### Task item
Could you express the lines in all of the records below as one JSON list of strings, with one string per line and blank lines left out?

### Data extract
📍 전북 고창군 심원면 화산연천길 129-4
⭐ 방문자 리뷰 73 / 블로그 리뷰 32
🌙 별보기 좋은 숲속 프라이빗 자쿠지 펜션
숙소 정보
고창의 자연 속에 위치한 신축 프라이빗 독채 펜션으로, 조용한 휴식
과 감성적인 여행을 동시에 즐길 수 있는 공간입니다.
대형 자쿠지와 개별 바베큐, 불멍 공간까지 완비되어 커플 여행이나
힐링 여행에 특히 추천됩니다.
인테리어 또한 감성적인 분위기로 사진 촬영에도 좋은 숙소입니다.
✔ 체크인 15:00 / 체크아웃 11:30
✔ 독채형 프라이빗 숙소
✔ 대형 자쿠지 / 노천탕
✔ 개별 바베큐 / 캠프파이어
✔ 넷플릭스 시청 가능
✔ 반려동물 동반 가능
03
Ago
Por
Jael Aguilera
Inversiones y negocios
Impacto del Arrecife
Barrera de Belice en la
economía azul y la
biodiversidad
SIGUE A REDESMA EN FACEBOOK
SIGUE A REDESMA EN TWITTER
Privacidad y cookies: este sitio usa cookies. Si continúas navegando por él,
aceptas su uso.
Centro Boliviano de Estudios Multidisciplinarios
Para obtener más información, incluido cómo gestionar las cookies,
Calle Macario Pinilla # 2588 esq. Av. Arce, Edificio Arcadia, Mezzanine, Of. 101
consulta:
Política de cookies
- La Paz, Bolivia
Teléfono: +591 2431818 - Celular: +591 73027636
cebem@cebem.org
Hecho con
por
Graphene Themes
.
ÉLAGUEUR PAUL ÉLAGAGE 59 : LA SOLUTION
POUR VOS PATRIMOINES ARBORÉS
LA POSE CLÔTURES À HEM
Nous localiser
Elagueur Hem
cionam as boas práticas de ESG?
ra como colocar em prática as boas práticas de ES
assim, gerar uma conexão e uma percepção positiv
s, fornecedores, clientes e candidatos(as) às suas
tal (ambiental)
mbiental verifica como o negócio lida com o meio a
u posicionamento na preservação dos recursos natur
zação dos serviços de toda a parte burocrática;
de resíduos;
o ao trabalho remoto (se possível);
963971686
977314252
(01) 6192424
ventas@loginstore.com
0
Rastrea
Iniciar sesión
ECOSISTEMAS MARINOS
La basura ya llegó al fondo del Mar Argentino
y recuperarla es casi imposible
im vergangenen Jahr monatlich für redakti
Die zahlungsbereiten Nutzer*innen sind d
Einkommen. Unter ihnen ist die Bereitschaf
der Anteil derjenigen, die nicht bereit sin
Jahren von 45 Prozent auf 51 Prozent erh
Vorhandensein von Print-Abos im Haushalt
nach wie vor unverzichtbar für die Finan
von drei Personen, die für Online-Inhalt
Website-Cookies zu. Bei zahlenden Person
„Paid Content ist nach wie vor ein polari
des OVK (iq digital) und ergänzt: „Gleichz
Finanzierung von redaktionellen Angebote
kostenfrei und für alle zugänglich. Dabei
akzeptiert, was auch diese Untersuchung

### Solution
[
  "📍 전북 고창군 심원면 화산연천길 129-4",
  "⭐ 방문자 리뷰 73 / 블로그 리뷰 32",
  "🌙 별보기 좋은 숲속 프라이빗 자쿠지 펜션",
  "숙소 정보",
  "고창의 자연 속에 위치한 신축 프라이빗 독채 펜션으로, 조용한 휴식",
  "과 감성적인 여행을 동시에 즐길 수 있는 공간입니다.",
  "대형 자쿠지와 개별 바베큐, 불멍 공간까지 완비되어 커플 여행이나",
  "힐링 여행에 특히 추천됩니다.",
  "인테리어 또한 감성적인 분위기로 사진 촬영에도 좋은 숙소입니다.",
  "✔ 체크인 15:00 / 체크아웃 11:30",
  "✔ 독채형 프라이빗 숙소",
  "✔ 대형 자쿠지 / 노천탕",
  "✔ 개별 바베큐 / 캠프파이어",
  "✔ 넷플릭스 시청 가능",
  "✔ 반려동물 동반 가능",
  "03",
  "Ago",
  "Por",
  "Jael Aguilera",
  "Inversiones y negocios",
  "Impacto del Arrecife",
  "Barrera de Belice en la",
  "economía azul y la",
  "biodiversidad",
  "SIGUE A REDESMA EN FACEBOOK",
  "SIGUE A REDESMA EN TWITTER",
  "Privacidad y cookies: este sitio usa cookies. Si continúas navegando por él,",
  "aceptas su uso.",
  "Centro Boliviano de Estudios Multidisciplinarios",
  "Para obtener más información, incluido cómo gestionar las cookies,",
  "Calle Macario Pinilla # 2588 esq. Av. Arce, Edificio Arcadia, Mezzanine, Of. 101",
  "consulta:",
  "Política de cookies",
  "- La Paz, Bolivia",
  "Teléfono: +591 2431818 - Celular: +591 73027636",
  "cebem@cebem.org",
  "Hecho con",
  "por",
  "Graphene Themes",
  ".",
  "ÉLAGUEUR PAUL ÉLAGAGE 59 : LA SOLUTION",
  "POUR VOS PATRIMOINES ARBORÉS",
  "LA POSE CLÔTURES À HEM",
  "Nous localiser",
  "Elagueur Hem",
  "cionam as boas práticas de ESG?",
  "ra como colocar em prática as boas práticas de ES",
  "assim, gerar uma conexão e uma percepção positiv",
  "s, fornecedores, clientes e candidatos(as) às suas",
  "tal (ambiental)",
  "mbiental verifica como o negócio lida com o meio a",
  "u posicionamento na preservação dos recursos natur",
  "zação dos serviços de toda a parte burocrática;",
  "de resíduos;",
  "o ao trabalho remoto (se possível);",
  "963971686",
  "977314252",
  "(01) 6192424",
  "ventas@loginstore.com",
  "0",
  "Rastrea",
  "Iniciar sesión",
  "ECOSISTEMAS MARINOS",
  "La basura ya llegó al fondo del Mar Argentino",
  "y recuperarla es casi imposible",
  "im vergangenen Jahr monatlich für redakti",
  "Die zahlungsbereiten Nutzer*innen sind d",
  "Einkommen. Unter ihnen ist die Bereitschaf",
  "der Anteil derjenigen, die nicht bereit sin",
  "Jahren von 45 Prozent auf 51 Prozent erh",
  "Vorhandensein von Print-Abos im Haushalt",
  "nach wie vor unverzichtbar für die Finan",
  "von drei Personen, die für Online-Inhalt",
  "Website-Cookies zu. Bei zahlenden Person",
  "„Paid Content ist nach wie vor ein polari",
  "des OVK (iq digital) und ergänzt: „Gleichz",
  "Finanzierung von redaktionellen Angebote",
  "kostenfrei und für alle zugänglich. Dabei",
  "akzeptiert, was auch diese Untersuchung"
]